▶ BRIEF
Return every line of the records below verbatim, with no pictures in the copy.

▶ SOURCE RECORDS
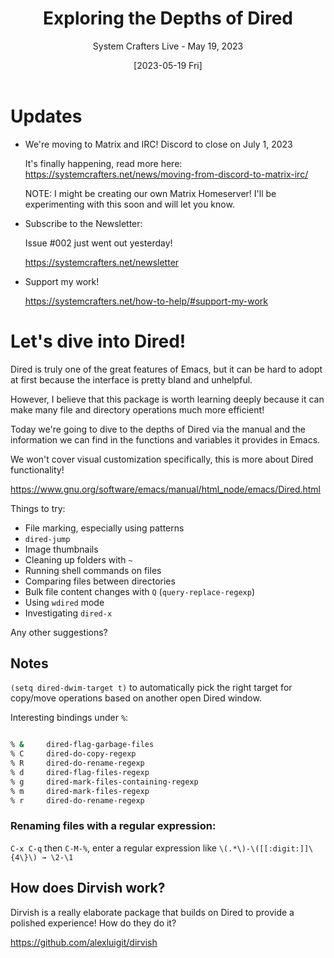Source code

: #+title: Exploring the Depths of Dired
#+subtitle: System Crafters Live - May 19, 2023
#+date: [2023-05-19 Fri]
#+video: h6ZssDbEt4A

* Updates

- We're moving to Matrix and IRC!  Discord to close on July 1, 2023

  It's finally happening, read more here:
  https://systemcrafters.net/news/moving-from-discord-to-matrix-irc/

  NOTE: I might be creating our own Matrix Homeserver!  I'll be experimenting with this soon and will let you know.

- Subscribe to the Newsletter:

  Issue #002 just went out yesterday!

  https://systemcrafters.net/newsletter

- Support my work!

  https://systemcrafters.net/how-to-help/#support-my-work

* Let's dive into Dired!

Dired is truly one of the great features of Emacs, but it can be hard to adopt at first because the interface is pretty bland and unhelpful.

However, I believe that this package is worth learning deeply because it can make many file and directory operations much more efficient!

Today we're going to dive to the depths of Dired via the manual and the information we can find in the functions and variables it provides in Emacs.

We won't cover visual customization specifically, this is more about Dired functionality!

https://www.gnu.org/software/emacs/manual/html_node/emacs/Dired.html

Things to try:

- File marking, especially using patterns
- =dired-jump=
- Image thumbnails
- Cleaning up folders with =~=
- Running shell commands on files
- Comparing files between directories
- Bulk file content changes with =Q= (=query-replace-regexp=)
- Using =wdired= mode
- Investigating =dired-x=

Any other suggestions?

** Notes

=(setq dired-dwim-target t)= to automatically pick the right target for copy/move operations based on another open Dired window.

Interesting bindings under =%=:

#+begin_src sh

% &		dired-flag-garbage-files
% C		dired-do-copy-regexp
% R		dired-do-rename-regexp
% d		dired-flag-files-regexp
% g		dired-mark-files-containing-regexp
% m		dired-mark-files-regexp
% r		dired-do-rename-regexp

#+end_src

*** Renaming files with a regular expression:

=C-x C-q= then =C-M-%=, enter a regular expression like ~\(.*\)-\([[:digit:]]\{4\}\) → \2-\1~

** How does Dirvish work?

Dirvish is a really elaborate package that builds on Dired to provide a polished experience!  How do they do it?

https://github.com/alexluigit/dirvish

▶ SOLUTION TO THE PROBLEM
Source code

: #+title: Exploring the Depths of Dired
#+subtitle: System Crafters Live - May 19, 2023
#+date: [2023-05-19 Fri]
#+video: h6ZssDbEt4A

* Updates

- We're moving to Matrix and IRC!  Discord to close on July 1, 2023

  It's finally happening, read more here:
  https://systemcrafters.net/news/moving-from-discord-to-matrix-irc/

  NOTE: I might be creating our own Matrix Homeserver!  I'll be experimenting with this soon and will let you know.

- Subscribe to the Newsletter:

  Issue #002 just went out yesterday!

  https://systemcrafters.net/newsletter

- Support my work!

  https://systemcrafters.net/how-to-help/#support-my-work

* Let's dive into Dired!

Dired is truly one of the great features of Emacs, but it can be hard to adopt at first because the interface is pretty bland and unhelpful.

However, I believe that this package is worth learning deeply because it can make many file and directory operations much more efficient!

Today we're going to dive to the depths of Dired via the manual and the information we can find in the functions and variables it provides in Emacs.

We won't cover visual customization specifically, this is more about Dired functionality!

https://www.gnu.org/software/emacs/manual/html_node/emacs/Dired.html

Things to try:

- File marking, especially using patterns
- =dired-jump=
- Image thumbnails
- Cleaning up folders with =~=
- Running shell commands on files
- Comparing files between directories
- Bulk file content changes with =Q= (=query-replace-regexp=)
- Using =wdired= mode
- Investigating =dired-x=

Any other suggestions?

** Notes

=(setq dired-dwim-target t)= to automatically pick the right target for copy/move operations based on another open Dired window.

Interesting bindings under =%=:

#+begin_src sh

% &		dired-flag-garbage-files
% C		dired-do-copy-regexp
% R		dired-do-rename-regexp
% d		dired-flag-files-regexp
% g		dired-mark-files-containing-regexp
% m		dired-mark-files-regexp
% r		dired-do-rename-regexp

#+end_src

*** Renaming files with a regular expression:

=C-x C-q= then =C-M-%=, enter a regular expression like ~\(.*\)-\([[:digit:]]\{4\}\) → \2-\1~

** How does Dirvish work?

Dirvish is a really elaborate package that builds on Dired to provide a polished experience!  How do they do it?

https://github.com/alexluigit/dirvish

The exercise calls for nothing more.